While the opportunities created by this approach are becoming clear, and the technological challenges are gradually being met, we still struggle to come to terms with the implications of this transition. Was not science meant to help us make sense of the world? Or is it just meant to deliver good predictions? Are patterns in data capable of replacing theoretical understading? It is also important to remember that the fuel that powers this revolution is very often our own personal data, and that we still do not have a clear cultural framework to think about all this.

Abstract
Traditional pattern recognition and machine learning techniques take typically a reductionist view, in the sense that they tend to view each object in isolation, and are inherently essentialist, in the sense that they are deeply grounded in the assumption that the objects populating the world are endowed with a number of “essential” (intrinsic) features which determine the category to which they belong.

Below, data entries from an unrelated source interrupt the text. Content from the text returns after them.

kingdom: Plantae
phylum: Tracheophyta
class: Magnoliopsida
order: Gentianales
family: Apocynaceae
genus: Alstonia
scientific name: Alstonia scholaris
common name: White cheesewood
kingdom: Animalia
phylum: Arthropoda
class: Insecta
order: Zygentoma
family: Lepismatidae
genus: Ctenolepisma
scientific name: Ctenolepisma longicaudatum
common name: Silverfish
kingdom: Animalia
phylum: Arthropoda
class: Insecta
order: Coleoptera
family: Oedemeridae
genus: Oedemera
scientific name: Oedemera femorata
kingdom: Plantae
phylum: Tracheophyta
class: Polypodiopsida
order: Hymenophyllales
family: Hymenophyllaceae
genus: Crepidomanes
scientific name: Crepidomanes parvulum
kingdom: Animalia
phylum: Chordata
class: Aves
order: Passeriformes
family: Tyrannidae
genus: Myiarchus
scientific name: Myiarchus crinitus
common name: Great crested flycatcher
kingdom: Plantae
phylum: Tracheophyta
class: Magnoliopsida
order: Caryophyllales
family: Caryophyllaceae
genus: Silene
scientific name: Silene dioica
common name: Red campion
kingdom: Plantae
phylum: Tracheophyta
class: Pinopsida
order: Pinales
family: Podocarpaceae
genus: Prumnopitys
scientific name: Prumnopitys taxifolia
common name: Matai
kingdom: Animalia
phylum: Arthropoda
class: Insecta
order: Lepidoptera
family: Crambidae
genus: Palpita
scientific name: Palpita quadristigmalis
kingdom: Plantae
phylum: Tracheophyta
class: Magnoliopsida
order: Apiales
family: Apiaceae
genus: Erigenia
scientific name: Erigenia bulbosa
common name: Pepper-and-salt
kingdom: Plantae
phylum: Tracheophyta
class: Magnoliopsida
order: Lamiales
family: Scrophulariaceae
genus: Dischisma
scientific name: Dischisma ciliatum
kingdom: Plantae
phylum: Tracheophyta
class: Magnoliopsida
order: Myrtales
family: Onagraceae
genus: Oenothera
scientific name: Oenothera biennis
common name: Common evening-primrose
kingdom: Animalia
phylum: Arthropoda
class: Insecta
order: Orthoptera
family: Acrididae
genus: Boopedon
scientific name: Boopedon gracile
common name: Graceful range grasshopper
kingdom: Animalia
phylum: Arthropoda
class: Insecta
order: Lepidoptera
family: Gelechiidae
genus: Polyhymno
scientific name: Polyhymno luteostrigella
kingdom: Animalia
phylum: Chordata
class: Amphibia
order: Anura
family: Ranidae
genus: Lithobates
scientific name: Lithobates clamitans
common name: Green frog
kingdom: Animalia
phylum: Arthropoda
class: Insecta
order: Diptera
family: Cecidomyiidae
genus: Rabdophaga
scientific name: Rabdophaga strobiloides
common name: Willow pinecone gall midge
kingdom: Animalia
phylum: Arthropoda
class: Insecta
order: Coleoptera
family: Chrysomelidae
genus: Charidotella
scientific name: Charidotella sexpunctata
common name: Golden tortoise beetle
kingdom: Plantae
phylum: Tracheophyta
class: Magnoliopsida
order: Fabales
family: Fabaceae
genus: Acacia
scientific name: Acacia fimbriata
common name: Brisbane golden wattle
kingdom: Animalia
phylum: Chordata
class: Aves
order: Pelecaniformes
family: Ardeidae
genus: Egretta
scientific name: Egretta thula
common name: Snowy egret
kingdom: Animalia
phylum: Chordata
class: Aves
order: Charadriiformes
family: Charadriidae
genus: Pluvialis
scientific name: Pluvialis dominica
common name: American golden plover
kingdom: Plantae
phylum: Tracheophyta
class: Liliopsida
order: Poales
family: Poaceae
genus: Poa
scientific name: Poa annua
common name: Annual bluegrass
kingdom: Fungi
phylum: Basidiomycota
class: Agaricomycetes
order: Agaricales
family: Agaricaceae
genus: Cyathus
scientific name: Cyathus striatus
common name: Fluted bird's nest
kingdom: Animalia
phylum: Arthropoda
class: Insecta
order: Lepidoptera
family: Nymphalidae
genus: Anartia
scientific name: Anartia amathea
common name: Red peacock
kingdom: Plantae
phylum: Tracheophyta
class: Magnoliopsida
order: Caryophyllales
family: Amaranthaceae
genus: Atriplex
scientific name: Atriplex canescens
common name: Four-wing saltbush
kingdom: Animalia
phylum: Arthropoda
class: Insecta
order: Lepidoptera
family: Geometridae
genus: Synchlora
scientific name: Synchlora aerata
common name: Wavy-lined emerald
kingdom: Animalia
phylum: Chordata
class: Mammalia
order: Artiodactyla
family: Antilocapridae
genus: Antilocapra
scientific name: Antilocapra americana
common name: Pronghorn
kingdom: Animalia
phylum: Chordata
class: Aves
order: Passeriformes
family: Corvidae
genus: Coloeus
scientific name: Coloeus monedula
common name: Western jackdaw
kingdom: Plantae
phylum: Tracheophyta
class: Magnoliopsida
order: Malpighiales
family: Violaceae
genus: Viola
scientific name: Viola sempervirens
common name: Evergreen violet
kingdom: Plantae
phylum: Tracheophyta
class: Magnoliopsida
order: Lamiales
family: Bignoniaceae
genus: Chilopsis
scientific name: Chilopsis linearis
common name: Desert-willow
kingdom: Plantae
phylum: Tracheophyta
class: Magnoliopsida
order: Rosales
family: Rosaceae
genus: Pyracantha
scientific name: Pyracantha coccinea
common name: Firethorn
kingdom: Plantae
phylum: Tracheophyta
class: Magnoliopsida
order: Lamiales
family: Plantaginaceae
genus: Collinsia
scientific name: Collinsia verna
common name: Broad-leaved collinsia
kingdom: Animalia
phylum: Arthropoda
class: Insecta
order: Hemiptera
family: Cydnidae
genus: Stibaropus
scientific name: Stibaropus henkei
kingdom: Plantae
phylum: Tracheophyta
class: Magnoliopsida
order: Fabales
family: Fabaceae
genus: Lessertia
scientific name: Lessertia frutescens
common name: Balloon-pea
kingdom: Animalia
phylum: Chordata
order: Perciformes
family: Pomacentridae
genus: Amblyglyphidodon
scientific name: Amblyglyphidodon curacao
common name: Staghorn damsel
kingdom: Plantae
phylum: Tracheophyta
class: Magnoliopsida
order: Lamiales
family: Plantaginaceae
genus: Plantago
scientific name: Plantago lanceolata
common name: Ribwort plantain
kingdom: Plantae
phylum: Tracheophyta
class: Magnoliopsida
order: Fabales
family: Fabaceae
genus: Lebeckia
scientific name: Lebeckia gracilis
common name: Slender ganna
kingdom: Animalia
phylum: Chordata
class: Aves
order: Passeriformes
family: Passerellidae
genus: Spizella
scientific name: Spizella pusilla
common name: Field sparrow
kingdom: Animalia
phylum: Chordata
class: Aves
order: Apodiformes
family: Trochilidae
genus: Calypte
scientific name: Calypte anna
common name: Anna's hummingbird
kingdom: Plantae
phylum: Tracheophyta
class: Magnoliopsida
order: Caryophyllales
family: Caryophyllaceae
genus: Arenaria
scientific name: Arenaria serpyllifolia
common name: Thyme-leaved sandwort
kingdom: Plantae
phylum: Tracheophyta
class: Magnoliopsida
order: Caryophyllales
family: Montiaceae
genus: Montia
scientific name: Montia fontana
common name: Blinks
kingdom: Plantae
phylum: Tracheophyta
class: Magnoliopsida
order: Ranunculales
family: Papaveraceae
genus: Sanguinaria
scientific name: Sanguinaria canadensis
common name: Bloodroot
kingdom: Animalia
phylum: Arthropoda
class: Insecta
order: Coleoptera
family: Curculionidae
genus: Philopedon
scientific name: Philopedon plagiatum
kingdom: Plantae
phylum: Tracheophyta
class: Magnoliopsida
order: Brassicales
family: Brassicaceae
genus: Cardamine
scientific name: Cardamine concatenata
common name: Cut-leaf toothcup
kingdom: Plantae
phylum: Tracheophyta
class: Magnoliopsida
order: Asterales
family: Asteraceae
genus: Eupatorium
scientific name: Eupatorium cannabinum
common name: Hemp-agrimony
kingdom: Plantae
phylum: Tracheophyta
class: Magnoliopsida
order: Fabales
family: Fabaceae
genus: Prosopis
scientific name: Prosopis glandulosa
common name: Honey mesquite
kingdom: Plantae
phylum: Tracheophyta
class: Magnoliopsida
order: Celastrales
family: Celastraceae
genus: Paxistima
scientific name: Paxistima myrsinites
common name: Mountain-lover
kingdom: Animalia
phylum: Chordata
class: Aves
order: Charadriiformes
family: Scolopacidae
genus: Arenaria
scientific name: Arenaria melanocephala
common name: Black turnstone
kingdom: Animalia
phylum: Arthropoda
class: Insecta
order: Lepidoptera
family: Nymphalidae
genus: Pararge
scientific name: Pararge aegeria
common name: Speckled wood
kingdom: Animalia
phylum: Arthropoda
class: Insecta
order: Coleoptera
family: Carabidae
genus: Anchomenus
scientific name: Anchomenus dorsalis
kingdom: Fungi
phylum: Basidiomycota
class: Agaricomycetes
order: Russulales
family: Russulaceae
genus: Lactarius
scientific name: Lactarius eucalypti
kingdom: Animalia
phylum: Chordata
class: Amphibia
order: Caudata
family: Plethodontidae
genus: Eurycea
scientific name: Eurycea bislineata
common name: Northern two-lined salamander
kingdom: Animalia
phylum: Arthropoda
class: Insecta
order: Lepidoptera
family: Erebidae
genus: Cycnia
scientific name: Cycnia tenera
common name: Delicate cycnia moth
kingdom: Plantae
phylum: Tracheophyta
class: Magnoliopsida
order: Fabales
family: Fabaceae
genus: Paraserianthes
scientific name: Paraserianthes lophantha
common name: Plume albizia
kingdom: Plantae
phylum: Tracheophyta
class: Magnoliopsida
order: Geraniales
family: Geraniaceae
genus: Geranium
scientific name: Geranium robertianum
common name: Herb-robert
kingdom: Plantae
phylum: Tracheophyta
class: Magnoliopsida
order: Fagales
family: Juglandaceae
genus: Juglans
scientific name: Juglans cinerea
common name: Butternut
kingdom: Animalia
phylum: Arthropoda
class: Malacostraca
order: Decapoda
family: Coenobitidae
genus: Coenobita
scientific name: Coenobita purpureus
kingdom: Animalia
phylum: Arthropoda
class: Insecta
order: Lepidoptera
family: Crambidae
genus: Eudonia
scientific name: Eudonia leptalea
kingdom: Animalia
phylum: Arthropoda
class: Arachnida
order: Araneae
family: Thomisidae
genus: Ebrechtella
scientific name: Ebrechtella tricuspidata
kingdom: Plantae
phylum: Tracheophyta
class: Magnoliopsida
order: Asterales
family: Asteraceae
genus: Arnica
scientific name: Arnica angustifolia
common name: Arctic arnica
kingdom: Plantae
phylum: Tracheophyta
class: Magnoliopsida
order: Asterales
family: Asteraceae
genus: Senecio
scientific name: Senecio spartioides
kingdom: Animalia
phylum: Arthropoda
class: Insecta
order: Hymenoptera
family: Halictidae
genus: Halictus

Starting from the common-sense observation that in the real world objects do not live in a vacuum, and that contextual, or relational, constraints do provide a rich and often unexplored source of information, I’ll argue for a holistic perspective to pattern recognition, with a view to overcome the limitations of today’s approaches. I’ll maintain that game theory offers an elegant and general conceptual framework that serves well this purpose and I’ll provide game-theoretic formulations of some specific pattern recognition and machine learning problems.

Abstract

The emergence of cheap structured light sensors, like the Kinect, opened the door to an increased interest in all matters related to the processing of 3D visual data. Applications for these technologies are abundant, from robot vision to 3D scanning.
In this presentation we will go through the main steps used on a typical 3D vision system, from sensors and point clouds up to understanding the scene contents, including key point detectors, descriptors, set distances, object segmentation, recognition and tracking and the biological motivation for some of these methods. We will present several approaches developed at our lab and discuss some current challenges.